_Exercise input:_

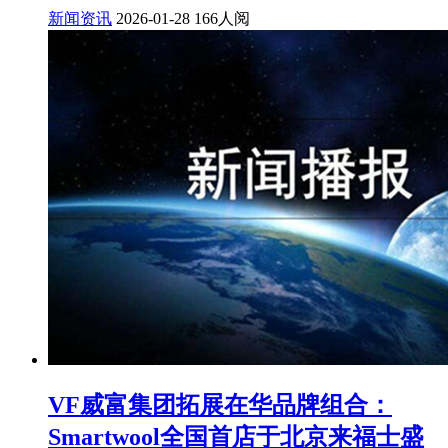
新闻资讯
2026-01-28
166人阅
VF威富集团拓展在华品牌组合：
Smartwool全国首店于北京来福士盛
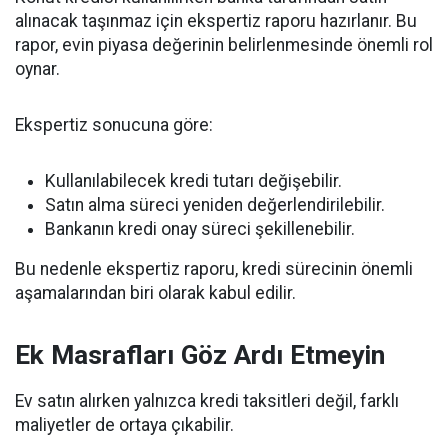
alınacak taşınmaz için ekspertiz raporu hazırlanır. Bu
rapor, evin piyasa değerinin belirlenmesinde önemli rol
oynar.
Ekspertiz sonucuna göre:
Kullanılabilecek kredi tutarı değişebilir.
Satın alma süreci yeniden değerlendirilebilir.
Bankanın kredi onay süreci şekillenebilir.
Bu nedenle ekspertiz raporu, kredi sürecinin önemli
aşamalarından biri olarak kabul edilir.
Ek Masrafları Göz Ardı Etmeyin
Ev satın alırken yalnızca kredi taksitleri değil, farklı
maliyetler de ortaya çıkabilir.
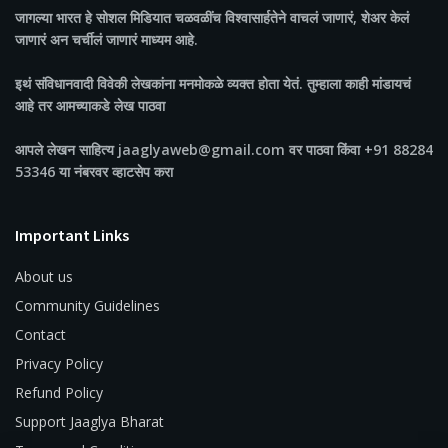
जागल्या भारत
हे सोशल मिडियात चळवळींच विश्वासार्हतेने वाचलं जाणारं, शेअर केलं
जाणारं अन चर्चीलं जाणारं माध्यम आहे.
इथं संविधानवादी विवेकी लेखकांना मनमोकळे व्यक्त होता येतं. तुम्हाला काही मांडायचं
आहे तर आमच्याकडे लेख पाठवा
आपले लेखन साहित्य jaaglyaweb@gmail.com वर पाठवा किंवा +91 88284
53346 या नंबरवर व्हाटसेप करा
Important Links
About us
Community Guidelines
Contact
Privacy Policy
Refund Policy
Support Jaaglya Bharat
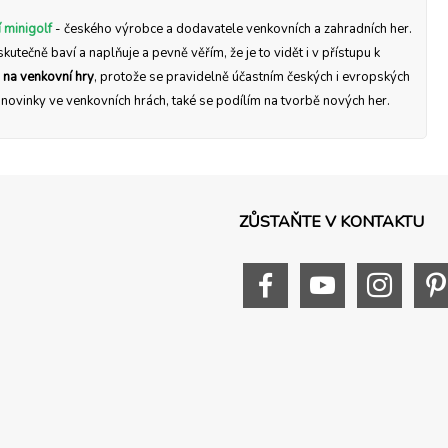
 minigolf
- českého výrobce a dodavatele venkovních a zahradních her.
skutečně baví a naplňuje a pevně věřím, že je to vidět i v přístupu k
 na venkovní hry
, protože se pravidelně účastním českých i evropských
a novinky ve venkovních hrách, také se podílím na tvorbě nových her.
ZŮSTAŇTE V KONTAKTU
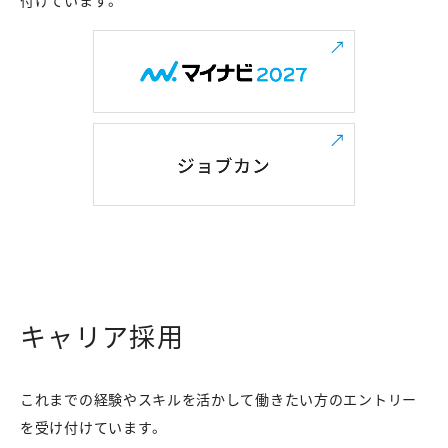
キャリア採用
これまでの経験やスキルを活かして働きたい方のエントリー
を受け付けています。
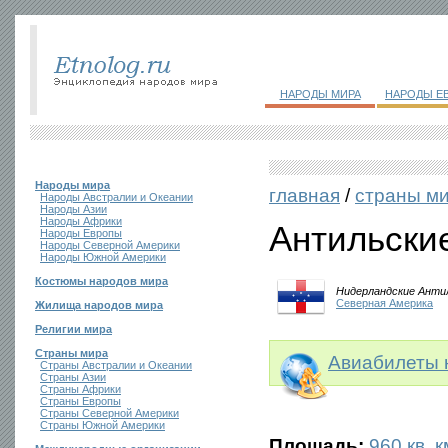
НАРОДЫ МИРА
НАРОДЫ Е
Народы мира
главная
/
страны м
Народы Австралии и Океании
Народы Азии
Народы Африки
Антильски
Народы Европы
Народы Северной Америки
Народы Южной Америки
Костюмы народов мира
Нидерландские Анти
Северная Америка
Жилища народов мира
Религии мира
Страны мира
Авиабилеты 
Страны Австралии и Океании
Страны Азии
Страны Африки
Страны Европы
Страны Северной Америки
Страны Южной Америки
Площадь:
960 кв. к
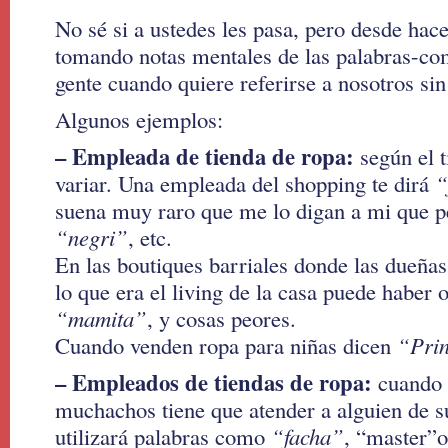
No sé si a ustedes les pasa, pero desde ha
tomando notas mentales de las palabras-com
gente cuando quiere referirse a nosotros si
Algunos ejemplos:
– Empleada de tienda de ropa:
según el t
variar. Una empleada del shopping te dirá
“
suena muy raro que me lo digan a mi que pe
“negri”
, etc.
En las boutiques barriales donde las dueñas
lo que era el living de la casa puede haber
“mamita”
, y cosas peores.
Cuando venden ropa para niñas dicen
“Pri
– Empleados de tiendas de ropa:
cuando 
muchachos tiene que atender a alguien de 
utilizará palabras como
“facha”
, “master”o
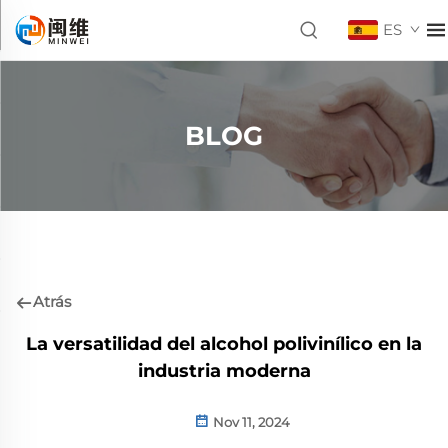
ES
BLOG
Atrás
La versatilidad del alcohol polivinílico en la
industria moderna
Nov 11, 2024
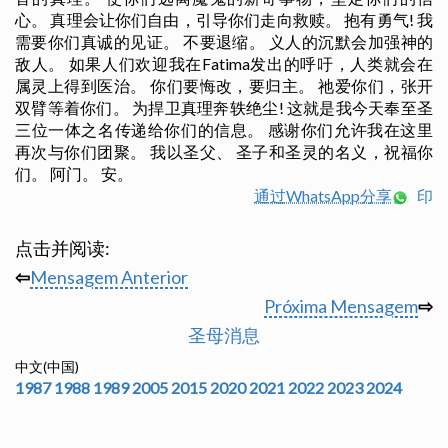
心。 真理会让你们自由，引导你们走向救赎。 抱有勇气! 我
需要你们真诚的见证。 不要退缩。 义人的沉默会加强神的
敌人。 如果人们欢迎我在Fatima发出的呼吁，人类就会在
属灵上得到医治。 你们要悔改，要归主。 祂爱你们，张开
双臂等着你们。 为捍卫真理奔轶绝尘! 这就是我今天奉至圣
三位一体之名传递给你们的信息。 感谢你们允许我在这里
再次与你们团聚。 我以圣父、 圣子和圣灵的名义，祝福你
们。 阿门。 安。
通过WhatsApp分享
印
点击并阅读:
⇦
Mensagem Anterior
Próxima Mensagem
⇨
圣母消息
中文(中国)
1987
1988
1989
2005
2015
2020
2021
2022
2023
2024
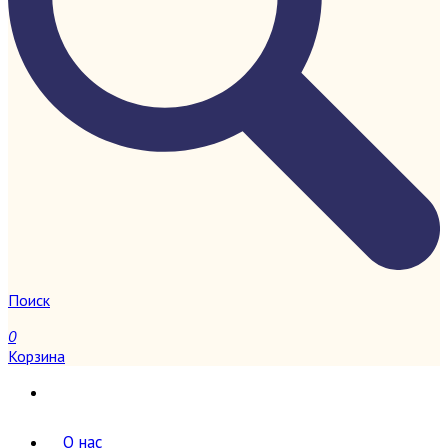
Поиск
0
Корзина
О нас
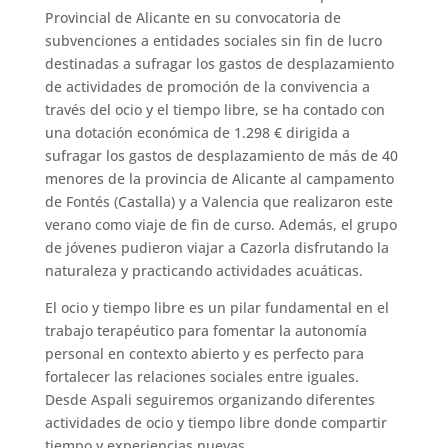
Provincial de Alicante en su convocatoria de
subvenciones a entidades sociales sin fin de lucro
destinadas a sufragar los gastos de desplazamiento
de actividades de promoción de la convivencia a
través del ocio y el tiempo libre, se ha contado con
una dotación económica de 1.298 € dirigida a
sufragar los gastos de desplazamiento de más de 40
menores de la provincia de Alicante al campamento
de Fontés (Castalla) y a Valencia
que realizaron este
verano como viaje de fin de curso. Además, el grupo
de jóvenes pudieron viajar a Cazorla disfrutando la
naturaleza y practicando actividades acuáticas.
El ocio y tiempo libre es un pilar fundamental en el
trabajo terapéutico para fomentar la autonomía
personal en contexto abierto y es perfecto para
fortalecer las relaciones sociales entre iguales.
Desde Aspali seguiremos organizando diferentes
actividades de ocio y tiempo libre donde compartir
tiempo y experiencias nuevas.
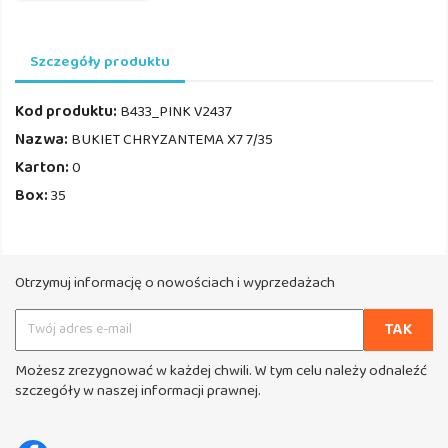
Szczegóły produktu
Kod produktu:
B433_PINK V2437
Nazwa:
BUKIET CHRYZANTEMA X7 7/35
Karton:
0
Box:
35
Otrzymuj informację o nowościach i wyprzedażach
Możesz zrezygnować w każdej chwili. W tym celu należy odnaleźć
szczegóły w naszej informacji prawnej.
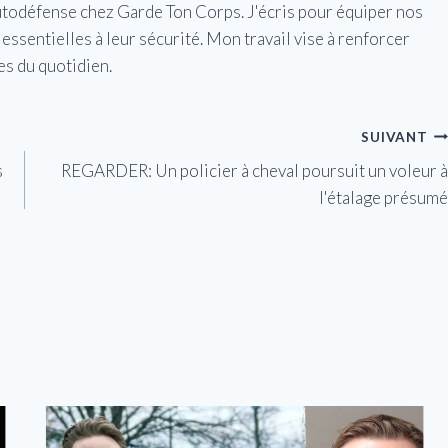
utodéfense chez Garde Ton Corps. J'écris pour équiper nos
essentielles à leur sécurité. Mon travail vise à renforcer
es du quotidien.
SUIVANT
s
REGARDER: Un policier à cheval poursuit un voleur à
l'étalage présumé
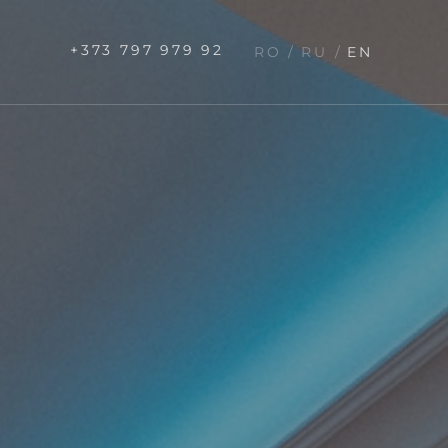
+373 797 979 92
RO
RU
EN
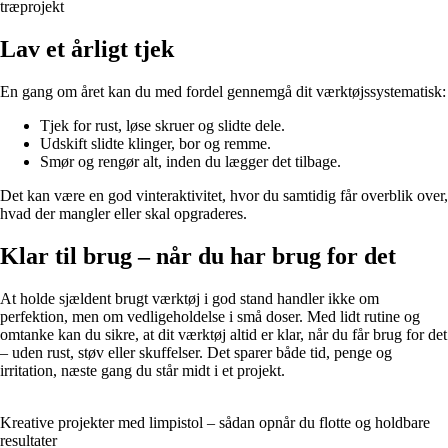
træprojekt
Lav et årligt tjek
En gang om året kan du med fordel gennemgå dit værktøjssystematisk:
Tjek for rust, løse skruer og slidte dele.
Udskift slidte klinger, bor og remme.
Smør og rengør alt, inden du lægger det tilbage.
Det kan være en god vinteraktivitet, hvor du samtidig får overblik over,
hvad der mangler eller skal opgraderes.
Klar til brug – når du har brug for det
At holde sjældent brugt værktøj i god stand handler ikke om
perfektion, men om vedligeholdelse i små doser. Med lidt rutine og
omtanke kan du sikre, at dit værktøj altid er klar, når du får brug for det
– uden rust, støv eller skuffelser. Det sparer både tid, penge og
irritation, næste gang du står midt i et projekt.
Kreative projekter med limpistol – sådan opnår du flotte og holdbare
resultater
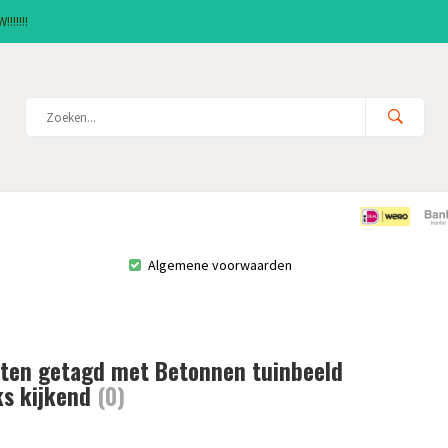
!!!!!!
Algemene voorwaarden
ten getagd met Betonnen tuinbeeld
ks kijkend
(0)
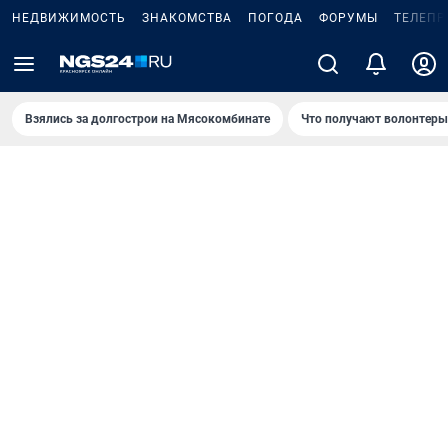
НЕДВИЖИМОСТЬ
ЗНАКОМСТВА
ПОГОДА
ФОРУМЫ
ТЕЛЕПР
Взялись за долгострои на Мясокомбинате
Что получают волонтеры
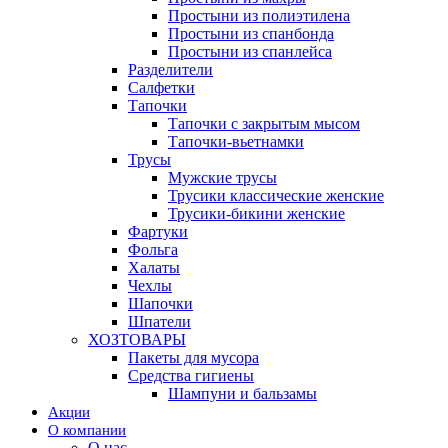
Простыни из полиэтилена
Простыни из спанбонда
Простыни из спанлейса
Разделители
Салфетки
Тапочки
Тапочки с закрытым мысом
Тапочки-вьетнамки
Трусы
Мужские трусы
Трусики классические женские
Трусики-бикини женские
Фартуки
Фольга
Халаты
Чехлы
Шапочки
Шпатели
ХОЗТОВАРЫ
Пакеты для мусора
Средства гигиены
Шампуни и бальзамы
Акции
О компании
О нас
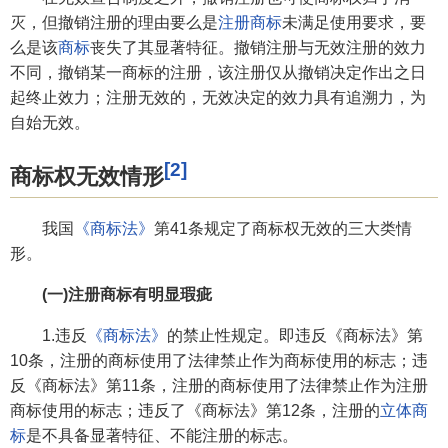
灭，但撤销注册的理由要么是
注册商标
未满足使用要求，要
么是该
商标
丧失了其显著特征。撤销注册与无效注册的效力
不同，撤销某一商标的注册，该注册仅从撤销决定作出之日
起终止效力；注册无效的，无效决定的效力具有追溯力，为
自始无效。
[2]
商标权无效情形
我国
《商标法》
第41条规定了商标权无效的三大类情
形。
(一)注册商标有明显瑕疵
1.违反
《商标法》
的禁止性规定。即违反《商标法》第
10条，注册的商标使用了法律禁止作为商标使用的标志；违
反《商标法》第11条，注册的商标使用了法律禁止作为注册
商标使用的标志；违反了《商标法》第12条，注册的
立体商
标
是不具备显著特征、不能注册的标志。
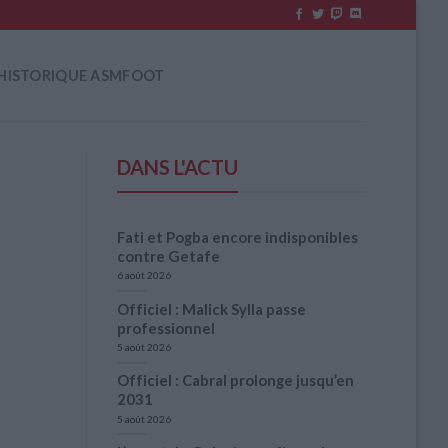
HISTORIQUE ASMFOOT
DANS L'ACTU
Fati et Pogba encore indisponibles
contre Getafe
6 août 2026
Officiel : Malick Sylla passe
professionnel
5 août 2026
Officiel : Cabral prolonge jusqu’en
2031
5 août 2026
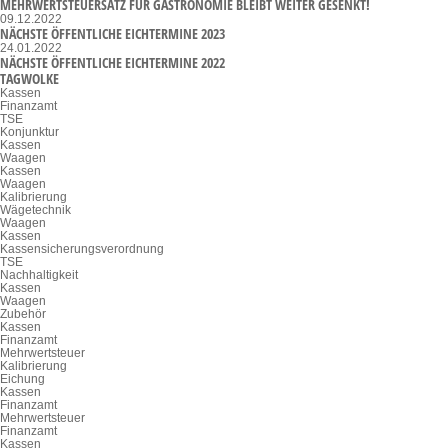
MEHRWERTSTEUERSATZ FÜR GASTRONOMIE BLEIBT WEITER GESENKT!
09.12.2022
NÄCHSTE ÖFFENTLICHE EICHTERMINE 2023
24.01.2022
NÄCHSTE ÖFFENTLICHE EICHTERMINE 2022
TAGWOLKE
Kassen
Finanzamt
TSE
Konjunktur
Kassen
Waagen
Kassen
Waagen
Kalibrierung
Wägetechnik
Waagen
Kassen
Kassensicherungsverordnung
TSE
Nachhaltigkeit
Kassen
Waagen
Zubehör
Kassen
Finanzamt
Mehrwertsteuer
Kalibrierung
Eichung
Kassen
Finanzamt
Mehrwertsteuer
Finanzamt
Kassen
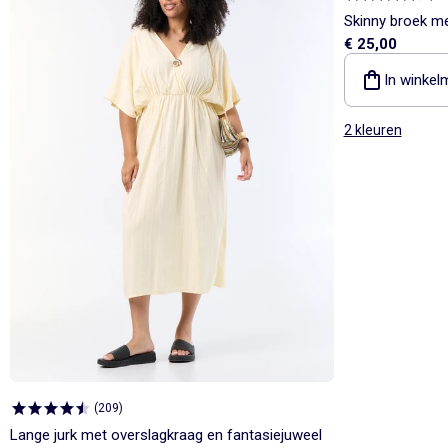
Skinny broek me
€ 25,00
In winkel
2 kleuren
(
209
)
Lange jurk met overslagkraag en fantasiejuweel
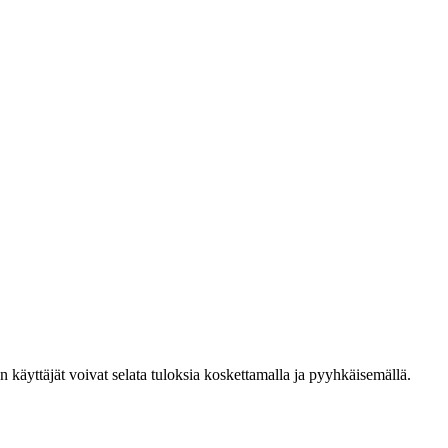
den käyttäjät voivat selata tuloksia koskettamalla ja pyyhkäisemällä.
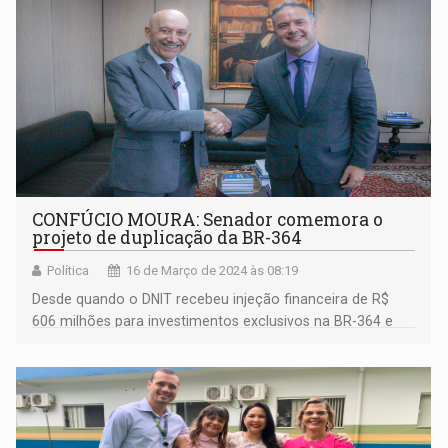
CONFÚCIO MOURA: Senador comemora o
projeto de duplicação da BR-364
Política
16 de Março de 2024 às 08:19
Desde quando o DNIT recebeu injeção financeira de R$
606 milhões para investimentos exclusivos na BR-364 e
noutras rodovias federais no estado, o senador Confúcio
Moura (MDB-RO) se entusiasma cada vez mais com a
presença do Ministério dos Transportes em Rondônia.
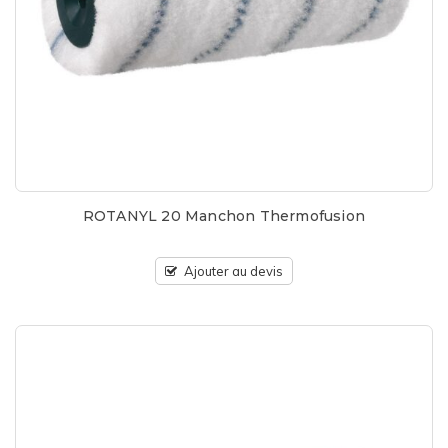
ROTANYL 20 Manchon Thermofusion
Ajouter au devis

_Written task:_
For the data above, set down exactly the lines from the line with "personal en contexto" to the line with "Otrzymuj informację o", both included, leaving pictures out.

_Response box:_
personal en contexto abierto y es perfecto para
fortalecer las relaciones sociales entre iguales.
Desde Aspali seguiremos organizando diferentes
actividades de ocio y tiempo libre donde compartir
tiempo y experiencias nuevas.
Szczegóły produktu
Kod produktu:
B433_PINK V2437
Nazwa:
BUKIET CHRYZANTEMA X7 7/35
Karton:
0
Box:
35
Otrzymuj informację o nowościach i wyprzedażach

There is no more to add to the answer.